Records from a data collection
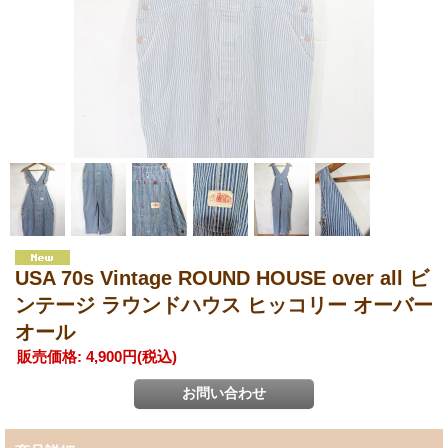
USA 70s Vintage ROUND HOUSE over all ビ
ンテージ ラウンドハウス ヒッコリー オーバー
オール
販売価格
:
4,900円
(税込)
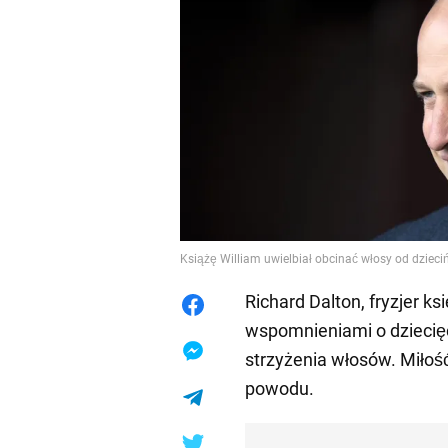
Książę William uwielbiał obcinać włosy od dziec
Richard Dalton, fryzjer ks
wspomnieniami o dziecięc
strzyżenia włosów. Miłość
powodu.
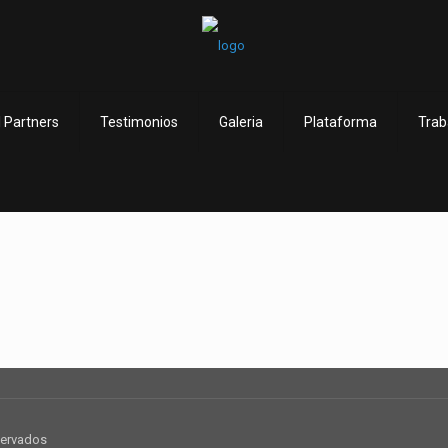
 Partners
Testimonios
Galeria
Plataforma
Trab
servados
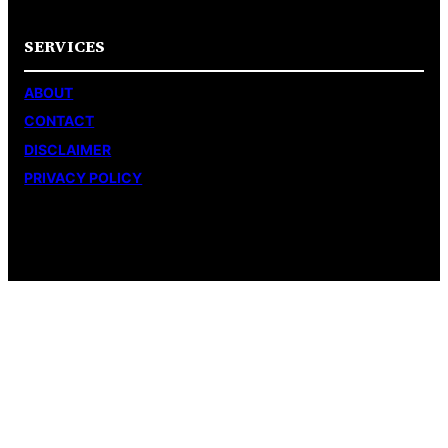
SERVICES
ABOUT
CONTACT
DISCLAIMER
PRIVACY POLICY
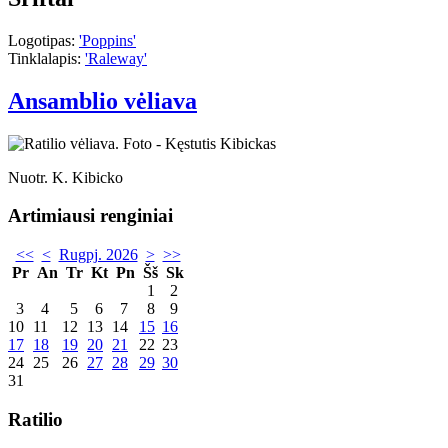
Logotipas:
'Poppins'
Tinklalapis:
'Raleway'
Ansamblio vėliava
Nuotr. K. Kibicko
Artimiausi renginiai
<<
<
Rugpj. 2026
>
>>
Pr
An
Tr
Kt
Pn
Šš
Sk
1
2
3
4
5
6
7
8
9
10
11
12
13
14
15
16
17
18
19
20
21
22
23
24
25
26
27
28
29
30
31
Ratilio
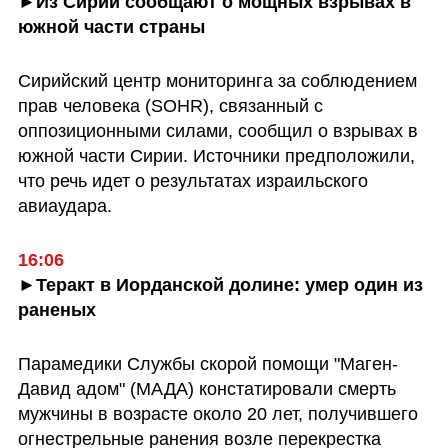
►Из Сирии сообщают о мощных взрывах в 
южной части страны
Сирийский центр мониторинга за соблюдением 
прав человека (SOHR), связанный с 
оппозиционными силами, сообщил о взрывах в 
южной части Сирии. Источники предположили, 
что речь идет о результатах израильского 
авиаудара.
16:06
►Теракт в Иорданской долине: умер один из 
раненых
Парамедики Службы скорой помощи "Маген-
Давид адом" (МАДА) констатировали смерть 
мужчины в возрасте около 20 лет, получившего 
огнестрельные ранения возле перекрестка 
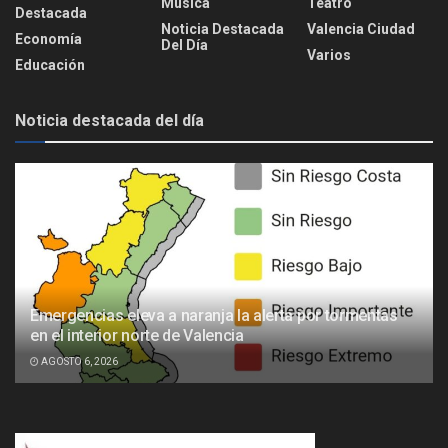
Música
Teatro
Destacada
Noticia Destacada
Valencia Ciudad
Economía
Del Día
Varios
Educación
Noticia destacada del día
Emergencias eleva a naranja la alerta por tormentas
en el interior norte de Valencia
AGOSTO 6, 2026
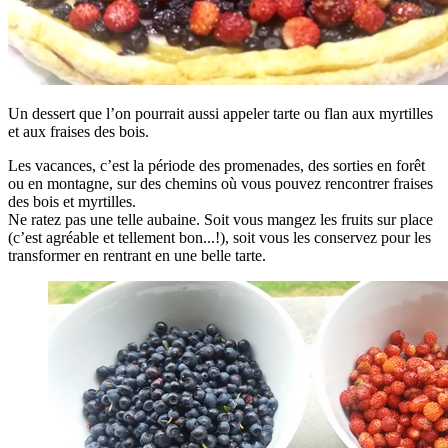
Un dessert que l’on pourrait aussi appeler tarte ou flan aux myrtilles
et aux fraises des bois.
Les vacances, c’est la période des promenades, des sorties en forêt
ou en montagne, sur des chemins où vous pouvez rencontrer fraises
des bois et myrtilles.
Ne ratez pas une telle aubaine. Soit vous mangez les fruits sur place
(c’est agréable et tellement bon...!), soit vous les conservez pour les
transformer en rentrant en une belle tarte.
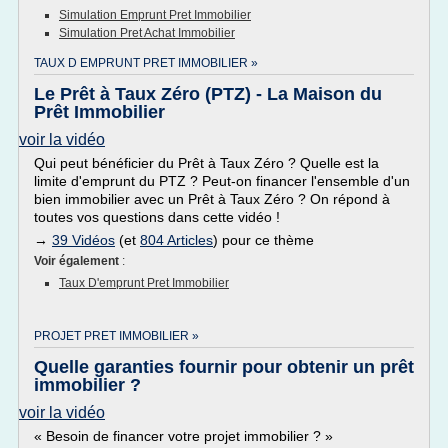
Simulation Emprunt Pret Immobilier
Simulation Pret Achat Immobilier
TAUX D EMPRUNT PRET IMMOBILIER »
Le Prêt à Taux Zéro (PTZ) - La Maison du
Prêt Immobilier
voir la vidéo
Qui peut bénéficier du Prêt à Taux Zéro ? Quelle est la
limite d'emprunt du PTZ ? Peut-on financer l'ensemble d'un
bien immobilier avec un Prêt à Taux Zéro ? On répond à
toutes vos questions dans cette vidéo !
→
39 Vidéos
(et
804 Articles
) pour ce thème
Voir également
:
Taux D'emprunt Pret Immobilier
PROJET PRET IMMOBILIER »
Quelle garanties fournir pour obtenir un prêt
immobilier ?
voir la vidéo
« Besoin de financer votre projet immobilier ? »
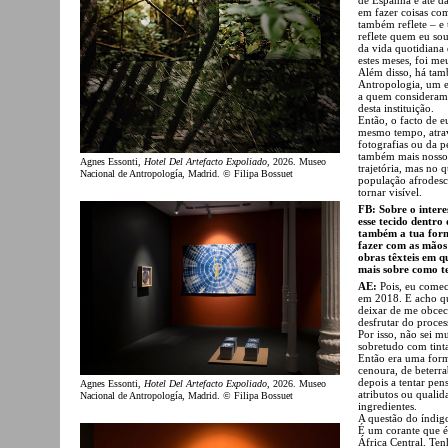
em fazer coisas co
também reflete – e 
reflete quem eu sou
da vida quotidiana
estes meses, foi meu
Além disso, há tam
Antropologia, um e
a quem consideramo
desta instituição.
Então, o facto de e
mesmo tempo, atrav
fotografias ou da p
também mais nosso,
Agnes Essonti,
Hotel Del Artefacto Expoliado
, 2026. Museo
trajetória, mas no 
Nacional de Antropología, Madrid. © Filipa Bossuet
população afrodesce
tornar visível.
FB: Sobre o intere
esse tecido dentro
também a tua form
fazer com as mãos
obras têxteis em q
mais sobre como te
AE:
Pois, eu comec
em 2018. E acho qu
deixar de me obceca
desfrutar do proces
Por isso, não sei m
sobretudo com tinta
Então era uma forma
cenoura, de beterra
depois a tentar pen
Agnes Essonti,
Hotel Del Artefacto Expoliado
, 2026. Museo
atributos ou qualid
Nacional de Antropología, Madrid. © Filipa Bossuet
ingredientes.
A questão do índig
É um corante que é
África Central. Te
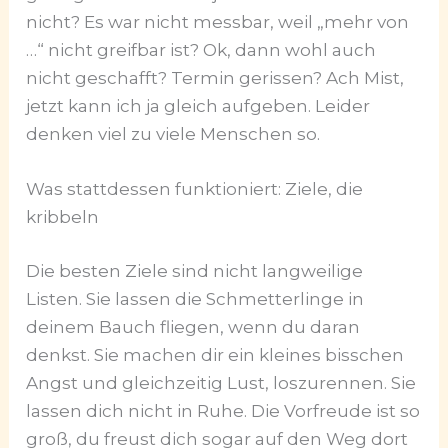
nicht? Es war nicht messbar, weil „mehr von
…“ nicht greifbar ist? Ok, dann wohl auch
nicht geschafft? Termin gerissen? Ach Mist,
jetzt kann ich ja gleich aufgeben. Leider
denken viel zu viele Menschen so.
Was stattdessen funktioniert: Ziele, die
kribbeln
Die besten Ziele sind nicht langweilige
Listen. Sie lassen die Schmetterlinge in
deinem Bauch fliegen, wenn du daran
denkst. Sie machen dir ein kleines bisschen
Angst und gleichzeitig Lust, loszurennen. Sie
lassen dich nicht in Ruhe. Die Vorfreude ist so
groß, du freust dich sogar auf den Weg dort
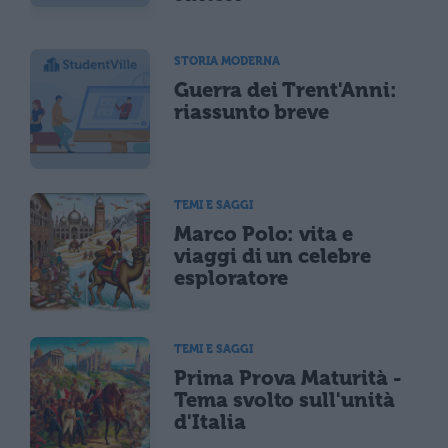
STORIA MODERNA
Guerra dei Trent'Anni:
riassunto breve
TEMI E SAGGI
Marco Polo: vita e
viaggi di un celebre
esploratore
TEMI E SAGGI
Prima Prova Maturità -
Tema svolto sull'unità
d'Italia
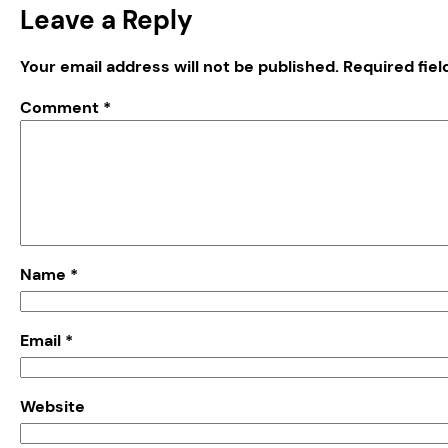
Leave a Reply
Your email address will not be published.
Required fie
Comment
*
Name
*
Email
*
Website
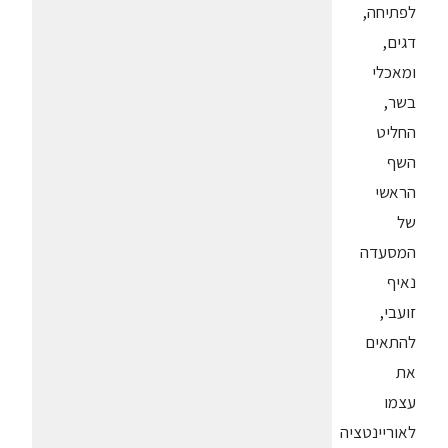
לפתיחה,
דגים,
ומאכלי
בשר,
החליט
השף
הראשי
של
המסעדה
נאיף
זועבי,
להתאים
את
עצמו
לאוריינטציה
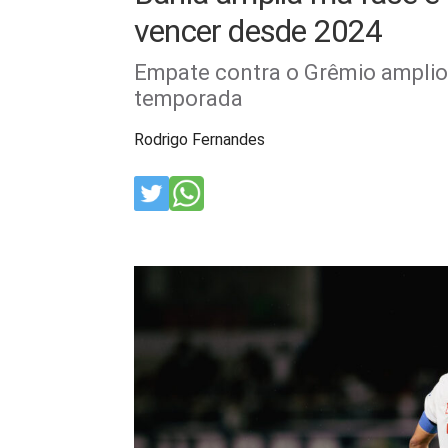
vencer desde 2024
Empate contra o Grêmio amplio
temporada
Rodrigo Fernandes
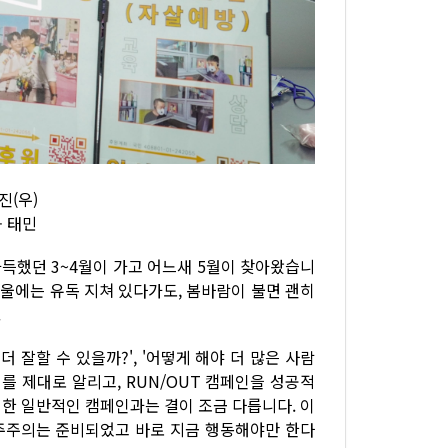
진(우)
- 태민
가득했던 3~4월이 가고 어느새 5월이 찾아왔습니
겨울에는 유독 지쳐 있다가도, 봄바람이 불면 괜히
.
 잘할 수 있을까?', '어떻게 해야 더 많은 사람
사이를 제대로 알리고, RUN/OUT 캠페인을 성공적
 위한 일반적인 캠페인과는 결이 조금 다릅니다. 이
민주주의는 준비되었고 바로 지금 행동해야만 한다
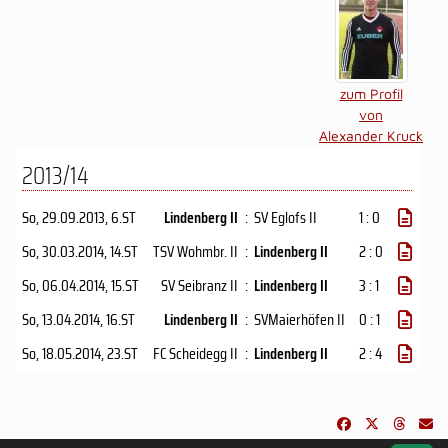
zum Profil
von
Alexander Kruck
2013/14
So, 29.09.2013
, 6.ST
Lindenberg II
:
SV Eglofs II
1 : 0
So, 30.03.2014
, 14.ST
TSV Wohmbr. II
:
Lindenberg II
2 : 0
So, 06.04.2014
, 15.ST
SV Seibranz II
:
Lindenberg II
3 : 1
So, 13.04.2014
, 16.ST
Lindenberg II
:
SVMaierhöfen II
0 : 1
So, 18.05.2014
, 23.ST
FC Scheidegg II
:
Lindenberg II
2 : 4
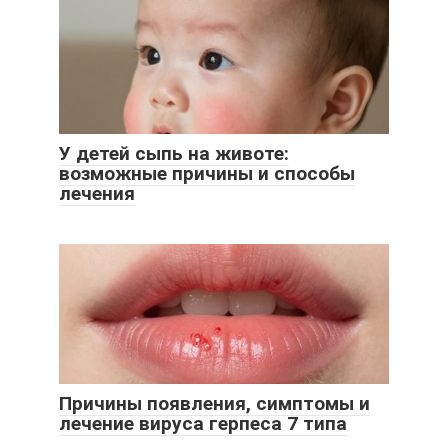
У детей сыпь на животе:
возможные причины и способы
лечения
Причины появления, симптомы и
лечение вируса герпеса 7 типа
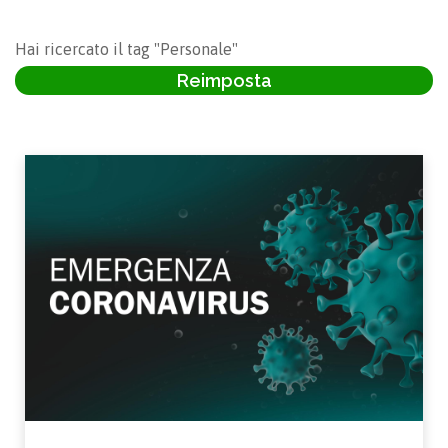
Hai ricercato il tag "Personale"
Reimposta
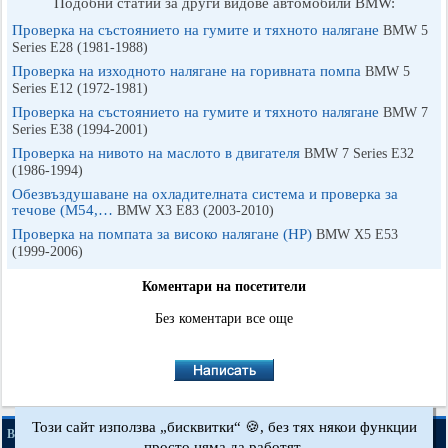
Подобни статии за други видове автомобили BMW:
Проверка на състоянието на гумите и тяхното налягане
BMW 5
Series E28 (1981-1988)
Проверка на изходното налягане на горивната помпа
BMW 5
Series E12 (1972-1981)
Проверка на състоянието на гумите и тяхното налягане
BMW 7
Series E38 (1994-2001)
Проверка на нивото на маслото в двигателя
BMW 7 Series E32
(1986-1994)
Обезвъздушаване на охладителната система и проверка за
течове (M54,…
BMW X3 Е83 (2003-2010)
Проверка на помпата за високо налягане (HP)
BMW X5 E53
(1999-2006)
Коментари на посетители
Без коментари все още
Този сайт използва „бисквитки“ 🍪, без тях някои функции
·
·
·
BMWman.ru © 2017-2026
Пълна версия
Новини и статии
Карта на сайта
просто няма да работят.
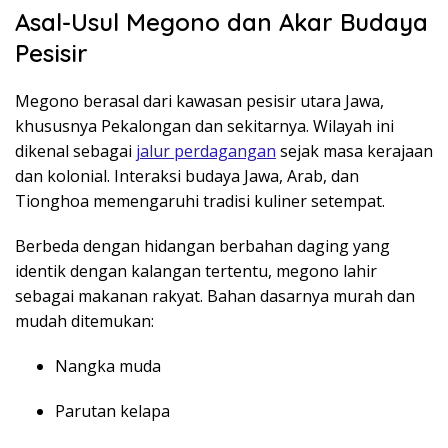
Asal-Usul Megono dan Akar Budaya
Pesisir
Megono berasal dari kawasan pesisir utara Jawa,
khususnya Pekalongan dan sekitarnya. Wilayah ini
dikenal sebagai
jalur perdagangan
sejak masa kerajaan
dan kolonial. Interaksi budaya Jawa, Arab, dan
Tionghoa memengaruhi tradisi kuliner setempat.
Berbeda dengan hidangan berbahan daging yang
identik dengan kalangan tertentu, megono lahir
sebagai makanan rakyat. Bahan dasarnya murah dan
mudah ditemukan:
Nangka muda
Parutan kelapa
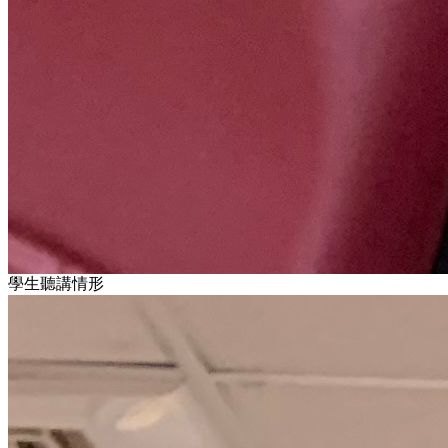
學生聽講情形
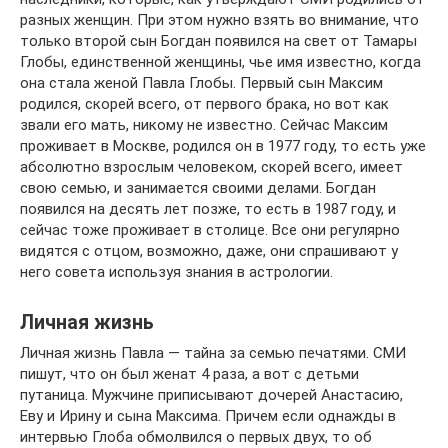
разных женщин. При этом нужно взять во внимание, что
только второй сын Богдан появился на свет от Тамары
Глобы, единственной женщины, чье имя известно, когда
она стала женой Павла Глобы. Первый сын Максим
родился, скорей всего, от первого брака, но вот как
звали его мать, никому не известно. Сейчас Максим
проживает в Москве, родился он в 1977 году, то есть уже
абсолютно взрослым человеком, скорей всего, имеет
свою семью, и занимается своими делами. Богдан
появился на десять лет позже, то есть в 1987 году, и
сейчас тоже проживает в столице. Все они регулярно
видятся с отцом, возможно, даже, они спрашивают у
него совета используя знания в астрологии.
Личная жизнь
Личная жизнь Павла — тайна за семью печатями. СМИ
пишут, что он был женат 4 раза, а вот с детьми
путаница. Мужчине приписывают дочерей Анастасию,
Еву и Ирину и сына Максима. Причем если однажды в
интервью Глоба обмолвился о первых двух, то об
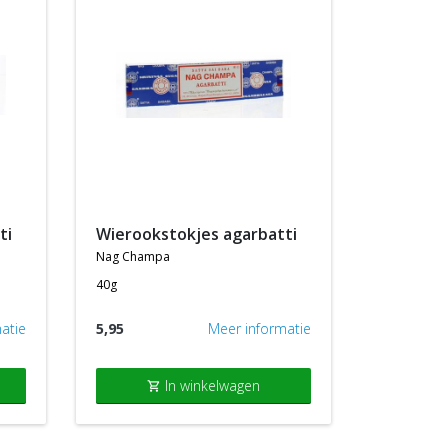
ti
wierookstokjes agarbatti
nag champa
40g
atie
5,95
Meer informatie
In winkelwagen
shopping_cart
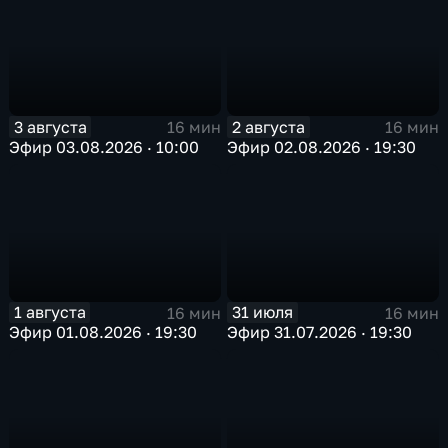
3 августа
2 августа
16 мин
16 мин
Эфир 03.08.2026 · 10:00
Эфир 02.08.2026 · 19:30
1 августа
31 июля
16 мин
16 мин
Эфир 01.08.2026 · 19:30
Эфир 31.07.2026 · 19:30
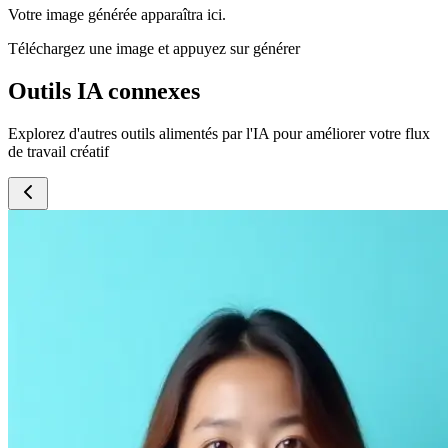
Votre image générée apparaîtra ici.
Téléchargez une image et appuyez sur générer
Outils IA connexes
Explorez d'autres outils alimentés par l'IA pour améliorer votre flux
de travail créatif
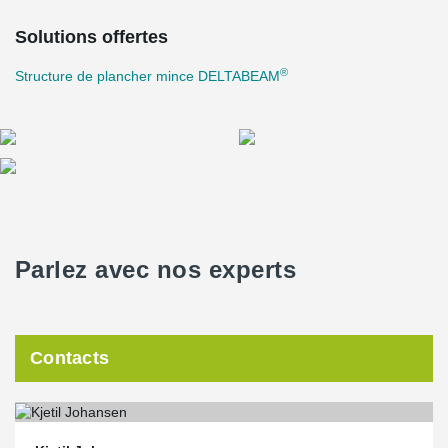
Solutions offertes
®
Structure de plancher mince DELTABEAM
Parlez avec nos experts
Contacts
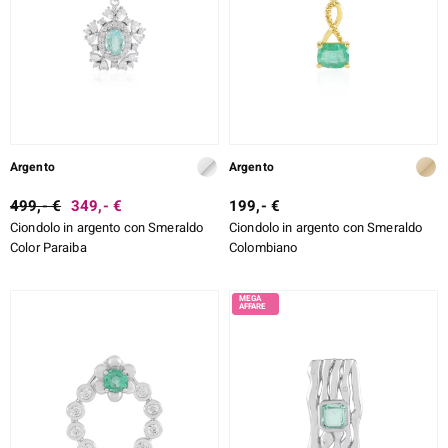
Argento
Argento
499,- €
349,- €
199,- €
Ciondolo in argento con Smeraldo
Ciondolo in argento con Smeraldo
Color Paraiba
Colombiano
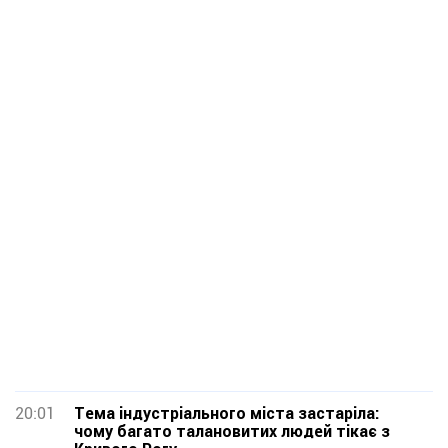
20:01
Тема індустріального міста застаріла:
чому багато талановитих людей тікає з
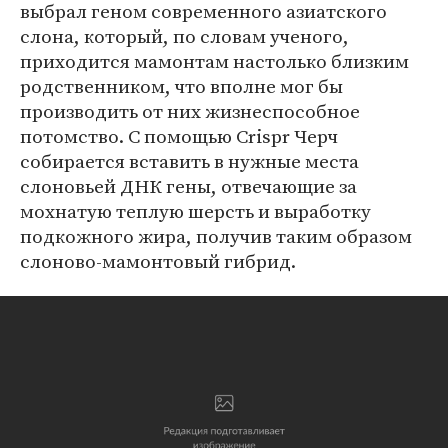
выбрал геном современного азиатского
слона, который, по словам ученого,
приходится мамонтам настолько близким
родственником, что вполне мог бы
производить от них жизнеспособное
потомство. С помощью Crispr Черч
собирается вставить в нужные места
слоновьей ДНК гены, отвечающие за
мохнатую теплую шерсть и выработку
подкожного жира, получив таким образом
слоново-мамонтовый гибрид.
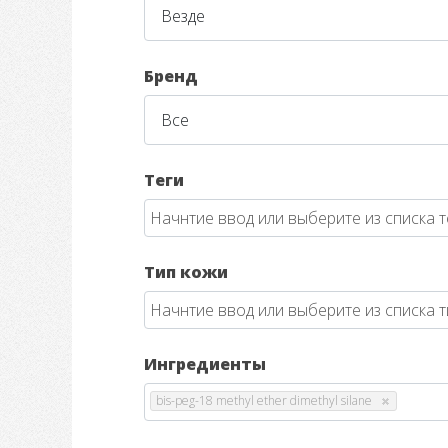
Бренд
Теги
Тип кожи
Ингредиенты
bis-peg-18 methyl ether dimethyl silane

# What you should do
Copy out each line of the data in which the word "bois" appears.

# Solved problem
et aux fraises des bois.
des bois et myrtilles.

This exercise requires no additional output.